_Document text_

Run This Town

I’ve been a Minneapolitan for eight months now, and I’m slowly starting to mark this city as my own. There is much to like here, though I am skeptical as to how real the Miracle really is when one looks into its underbelly, and don’t know how long I’ll stay after my two-year stint here is up. Still, I’ve been coming to know it in my own particular way, as I have in the past with Duluth and Washington: by foot, running its streets in every direction I can, those runs sometimes degenerating into walks when I stray too far afield to keep up the intensity or find something worth watching at a slower pace.

Home base is in a neighborhood known as the Wedge, both for its triangular shape and the way it shoves itself in between the opulent old money homes of Lowry Hill and Lake of the Isles and the diverse, eclectic, and poorer neighborhoods to the east. It gives easy access to downtown to the north or Uptown to the south, the connections all fluid. It’s spring in Minnesota, that time of year we appreciate best, and it’s time to head back out.

My best-worn route sends me on an architecture tour of the fine homes wrapping around the lakes, though someone long ago had the good sense to save the lakeshore for the public, leaving us with promenades for bikers and walkers, there to see the wealth and to be seen themselves. I’ll meander off the running paths and into the quiet streets beyond, past the Mary Tyler Moore house and out to a landing on Cedar Lake, or over the crest of Lowry Hill and down by the Blake School, one whose façade I’d admire if not for my unshakable pride in that brick building overlooking Lake Superior back home. The Walker Art Center is there, complete with sculpture garden and iconic cherry; just beyond is the Parade Ice Garden, home to Minneapolis hockey, such as it is. Beneath the overpass and over a footbridge is Bryn Mawr Meadows, its ballfields turned to cricket pitches by the latest wave of immigrants.

Beyond the dandelion fountain in Loring Park Downtown stirs to life, as the sunlight sucks people out of the skywalks and on to the streets. The restaurants bring back their outdoor seating, and Target Field opens its doors to further Twins mediocrity. Nicollet Mall bustles, though it’s hard to keep up any speed with all the stoplights and traffic; in time, I make my way up along the riverfront, finally open to the city as the centerpiece it deserves to be. Further down, past the scores of new apartments, the Guthrie Theater, and the rising shell of that financial monstrosity of a football stadium lies the University of Minnesota campus, ideal for springtime people-watching, as everyone emerges from whatever room or study hole or bar they’ve ensconced themselves in over the past year and revels in the sunlight.

Cross a bridge and there is St. Anthony Falls or Nicollet Island, those old icons of Minneapolis now dwarfed by the towers around. Old Main has the best patio seating in the city, and Nye’s, that irreplaceable polka bar, beckons me into Northeast, the old realm of European immigrants now filling with immigrants and hipsters and the like. Changes are afoot to the south as well, where a battalion of new loft apartments forms ranks along the Greenway, Uptown’s transformation near-complete. Further along Lake Street is the Midtown Global Market, plus the stretch were I’m apt to go in search of some genuine Mexican deliciousness. And, of course, that damn K-Mart is still there, ruining the flow of traffic along Nicollet but providing a service no one else can in this low-income district.

_Required work_
• 1. Translate this sentence from the piece about running through Minneapolis into Spanish: "The restaurants bring back their outdoor seating, and Target Field opens its doors to further Twins mediocrity."
• 2. Reproduce the piece about running through Minneapolis starting with "I’ve been a" and going on through "a slower pace.".

_Data section_
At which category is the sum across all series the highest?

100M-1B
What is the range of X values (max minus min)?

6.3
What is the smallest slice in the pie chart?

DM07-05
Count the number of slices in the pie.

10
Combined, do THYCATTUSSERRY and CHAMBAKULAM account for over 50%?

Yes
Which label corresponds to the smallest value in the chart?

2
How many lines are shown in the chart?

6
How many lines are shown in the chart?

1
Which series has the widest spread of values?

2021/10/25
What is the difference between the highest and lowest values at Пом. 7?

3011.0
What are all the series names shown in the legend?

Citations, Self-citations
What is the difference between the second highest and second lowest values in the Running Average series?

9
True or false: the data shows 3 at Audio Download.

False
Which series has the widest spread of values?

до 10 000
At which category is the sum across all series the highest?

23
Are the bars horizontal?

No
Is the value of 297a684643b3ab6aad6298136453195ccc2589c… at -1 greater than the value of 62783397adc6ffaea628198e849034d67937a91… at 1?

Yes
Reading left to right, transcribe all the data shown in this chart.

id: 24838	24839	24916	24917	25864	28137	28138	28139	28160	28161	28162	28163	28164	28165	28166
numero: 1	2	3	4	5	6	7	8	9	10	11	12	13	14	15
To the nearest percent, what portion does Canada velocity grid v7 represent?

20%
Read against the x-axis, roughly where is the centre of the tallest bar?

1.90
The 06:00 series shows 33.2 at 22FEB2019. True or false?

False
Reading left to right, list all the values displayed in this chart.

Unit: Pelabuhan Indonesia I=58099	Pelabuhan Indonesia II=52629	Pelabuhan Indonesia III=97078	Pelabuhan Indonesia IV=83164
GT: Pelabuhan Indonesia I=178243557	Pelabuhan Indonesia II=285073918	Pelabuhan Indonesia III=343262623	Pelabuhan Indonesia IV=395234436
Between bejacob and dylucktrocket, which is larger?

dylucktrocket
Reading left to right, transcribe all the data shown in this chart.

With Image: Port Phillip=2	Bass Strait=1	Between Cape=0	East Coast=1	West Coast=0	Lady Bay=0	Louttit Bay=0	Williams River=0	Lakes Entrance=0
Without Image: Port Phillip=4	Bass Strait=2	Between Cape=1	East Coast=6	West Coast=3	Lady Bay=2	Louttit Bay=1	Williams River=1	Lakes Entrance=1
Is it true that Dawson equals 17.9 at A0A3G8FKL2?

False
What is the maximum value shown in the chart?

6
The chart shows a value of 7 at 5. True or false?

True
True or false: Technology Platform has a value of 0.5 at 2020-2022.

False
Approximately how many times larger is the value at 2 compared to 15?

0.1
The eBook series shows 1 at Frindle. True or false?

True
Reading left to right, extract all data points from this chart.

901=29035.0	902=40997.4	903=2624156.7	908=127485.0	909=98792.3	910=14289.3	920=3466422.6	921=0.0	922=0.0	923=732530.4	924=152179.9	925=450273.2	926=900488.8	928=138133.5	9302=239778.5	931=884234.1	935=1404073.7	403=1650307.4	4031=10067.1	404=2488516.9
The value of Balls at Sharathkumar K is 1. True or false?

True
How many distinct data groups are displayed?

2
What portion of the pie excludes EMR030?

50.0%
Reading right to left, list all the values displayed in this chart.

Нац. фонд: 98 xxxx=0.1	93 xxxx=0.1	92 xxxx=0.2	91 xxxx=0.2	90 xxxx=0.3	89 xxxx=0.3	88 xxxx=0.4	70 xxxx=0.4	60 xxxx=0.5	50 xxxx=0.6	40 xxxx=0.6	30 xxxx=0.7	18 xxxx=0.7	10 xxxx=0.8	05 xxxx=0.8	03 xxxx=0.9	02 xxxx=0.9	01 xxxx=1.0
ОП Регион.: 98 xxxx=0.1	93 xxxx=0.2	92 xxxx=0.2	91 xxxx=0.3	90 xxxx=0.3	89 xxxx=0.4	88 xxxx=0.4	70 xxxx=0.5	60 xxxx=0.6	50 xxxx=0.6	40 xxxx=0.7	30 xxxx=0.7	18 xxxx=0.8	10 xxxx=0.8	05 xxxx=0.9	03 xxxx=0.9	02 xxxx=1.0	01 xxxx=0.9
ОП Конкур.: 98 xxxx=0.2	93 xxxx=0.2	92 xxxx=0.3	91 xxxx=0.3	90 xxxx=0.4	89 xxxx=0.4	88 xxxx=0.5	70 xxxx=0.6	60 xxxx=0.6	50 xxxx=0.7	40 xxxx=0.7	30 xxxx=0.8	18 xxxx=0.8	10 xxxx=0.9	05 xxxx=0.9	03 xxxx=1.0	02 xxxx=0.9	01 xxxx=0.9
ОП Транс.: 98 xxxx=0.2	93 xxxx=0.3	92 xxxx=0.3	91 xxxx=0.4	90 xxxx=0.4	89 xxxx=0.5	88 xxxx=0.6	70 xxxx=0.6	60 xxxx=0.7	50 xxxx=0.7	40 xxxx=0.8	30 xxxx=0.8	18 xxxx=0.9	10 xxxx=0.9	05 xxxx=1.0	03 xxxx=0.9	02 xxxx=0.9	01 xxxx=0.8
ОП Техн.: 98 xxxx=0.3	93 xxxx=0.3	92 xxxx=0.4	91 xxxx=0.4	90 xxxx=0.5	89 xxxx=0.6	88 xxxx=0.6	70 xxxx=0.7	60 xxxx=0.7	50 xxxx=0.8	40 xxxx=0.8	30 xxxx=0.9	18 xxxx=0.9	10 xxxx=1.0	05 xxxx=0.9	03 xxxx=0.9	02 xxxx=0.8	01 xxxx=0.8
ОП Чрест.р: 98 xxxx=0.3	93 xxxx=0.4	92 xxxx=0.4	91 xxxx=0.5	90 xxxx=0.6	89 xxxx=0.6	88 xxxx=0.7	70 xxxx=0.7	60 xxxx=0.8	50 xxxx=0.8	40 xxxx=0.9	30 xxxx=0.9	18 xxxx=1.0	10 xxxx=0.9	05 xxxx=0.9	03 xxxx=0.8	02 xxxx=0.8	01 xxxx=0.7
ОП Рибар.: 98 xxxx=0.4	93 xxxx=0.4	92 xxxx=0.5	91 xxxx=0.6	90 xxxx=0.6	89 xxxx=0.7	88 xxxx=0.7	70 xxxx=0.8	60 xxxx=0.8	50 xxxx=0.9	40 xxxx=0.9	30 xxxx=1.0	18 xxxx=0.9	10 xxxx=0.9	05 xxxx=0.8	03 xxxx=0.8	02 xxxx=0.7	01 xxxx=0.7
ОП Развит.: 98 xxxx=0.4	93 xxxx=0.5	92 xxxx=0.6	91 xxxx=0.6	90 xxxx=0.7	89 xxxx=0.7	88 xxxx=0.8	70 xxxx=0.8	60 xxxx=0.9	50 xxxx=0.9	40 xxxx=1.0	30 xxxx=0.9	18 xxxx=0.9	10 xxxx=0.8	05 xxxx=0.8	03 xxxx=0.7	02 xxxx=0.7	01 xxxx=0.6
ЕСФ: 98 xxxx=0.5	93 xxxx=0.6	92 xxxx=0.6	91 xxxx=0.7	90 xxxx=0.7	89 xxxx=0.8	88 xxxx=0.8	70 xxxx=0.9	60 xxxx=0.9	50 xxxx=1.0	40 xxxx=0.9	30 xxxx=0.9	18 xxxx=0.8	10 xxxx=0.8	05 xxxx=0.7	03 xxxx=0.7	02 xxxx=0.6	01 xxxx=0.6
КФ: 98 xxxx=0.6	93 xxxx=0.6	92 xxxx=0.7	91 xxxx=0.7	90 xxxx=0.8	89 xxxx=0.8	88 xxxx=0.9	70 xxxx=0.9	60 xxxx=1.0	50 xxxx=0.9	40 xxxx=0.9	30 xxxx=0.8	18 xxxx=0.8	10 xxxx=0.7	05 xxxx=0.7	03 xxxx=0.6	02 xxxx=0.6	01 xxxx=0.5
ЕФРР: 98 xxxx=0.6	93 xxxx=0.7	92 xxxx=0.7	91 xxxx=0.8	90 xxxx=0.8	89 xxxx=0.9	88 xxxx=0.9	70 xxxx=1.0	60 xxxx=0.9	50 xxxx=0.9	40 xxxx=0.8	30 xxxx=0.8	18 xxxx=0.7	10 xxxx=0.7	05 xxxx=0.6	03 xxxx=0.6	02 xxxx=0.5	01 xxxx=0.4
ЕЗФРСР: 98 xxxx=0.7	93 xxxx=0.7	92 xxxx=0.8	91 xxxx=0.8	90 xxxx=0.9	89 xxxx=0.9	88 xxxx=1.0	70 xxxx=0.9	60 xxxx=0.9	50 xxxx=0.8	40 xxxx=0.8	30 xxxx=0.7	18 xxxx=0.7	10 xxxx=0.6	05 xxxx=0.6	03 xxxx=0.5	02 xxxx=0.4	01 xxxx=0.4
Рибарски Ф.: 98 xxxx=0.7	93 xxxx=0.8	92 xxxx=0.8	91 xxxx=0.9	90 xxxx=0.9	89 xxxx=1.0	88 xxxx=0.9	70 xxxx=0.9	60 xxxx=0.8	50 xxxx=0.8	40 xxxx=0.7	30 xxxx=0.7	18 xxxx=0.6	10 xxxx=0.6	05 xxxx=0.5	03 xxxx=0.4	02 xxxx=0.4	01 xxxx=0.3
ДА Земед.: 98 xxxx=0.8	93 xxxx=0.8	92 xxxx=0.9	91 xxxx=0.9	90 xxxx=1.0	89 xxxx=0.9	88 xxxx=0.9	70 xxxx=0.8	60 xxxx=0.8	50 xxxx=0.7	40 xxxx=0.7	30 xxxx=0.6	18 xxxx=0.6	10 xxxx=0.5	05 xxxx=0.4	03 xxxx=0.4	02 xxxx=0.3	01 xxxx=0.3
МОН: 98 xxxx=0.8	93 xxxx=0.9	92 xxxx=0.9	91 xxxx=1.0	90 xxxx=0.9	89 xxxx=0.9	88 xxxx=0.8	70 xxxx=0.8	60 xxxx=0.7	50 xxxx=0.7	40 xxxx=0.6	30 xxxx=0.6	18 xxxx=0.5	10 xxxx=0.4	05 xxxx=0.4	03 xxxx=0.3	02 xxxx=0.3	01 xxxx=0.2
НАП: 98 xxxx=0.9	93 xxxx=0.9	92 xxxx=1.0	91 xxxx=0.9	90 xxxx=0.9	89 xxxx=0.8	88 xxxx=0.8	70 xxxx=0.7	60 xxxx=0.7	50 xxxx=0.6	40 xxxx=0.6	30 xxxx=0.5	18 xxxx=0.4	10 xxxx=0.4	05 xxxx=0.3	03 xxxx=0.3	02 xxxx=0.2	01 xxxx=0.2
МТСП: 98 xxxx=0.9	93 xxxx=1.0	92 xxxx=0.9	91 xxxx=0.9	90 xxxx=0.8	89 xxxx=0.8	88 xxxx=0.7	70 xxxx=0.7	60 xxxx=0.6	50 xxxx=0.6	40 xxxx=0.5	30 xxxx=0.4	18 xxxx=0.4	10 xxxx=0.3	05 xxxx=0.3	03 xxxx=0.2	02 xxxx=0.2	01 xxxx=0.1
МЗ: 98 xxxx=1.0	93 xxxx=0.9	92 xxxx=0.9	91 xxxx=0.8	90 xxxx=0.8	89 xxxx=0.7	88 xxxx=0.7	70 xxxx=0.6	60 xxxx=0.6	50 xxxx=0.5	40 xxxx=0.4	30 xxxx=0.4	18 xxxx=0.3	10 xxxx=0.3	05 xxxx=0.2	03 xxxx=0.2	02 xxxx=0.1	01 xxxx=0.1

_Solutions by task_
• 1. Los restaurantes vuelven a sacar sus mesas al aire libre, y Target Field abre sus puertas a más mediocridad de los Twins.

• 2.
I’ve been a Minneapolitan for eight months now, and I’m slowly starting to mark this city as my own. There is much to like here, though I am skeptical as to how real the Miracle really is when one looks into its underbelly, and don’t know how long I’ll stay after my two-year stint here is up. Still, I’ve been coming to know it in my own particular way, as I have in the past with Duluth and Washington: by foot, running its streets in every direction I can, those runs sometimes degenerating into walks when I stray too far afield to keep up the intensity or find something worth watching at a slower pace.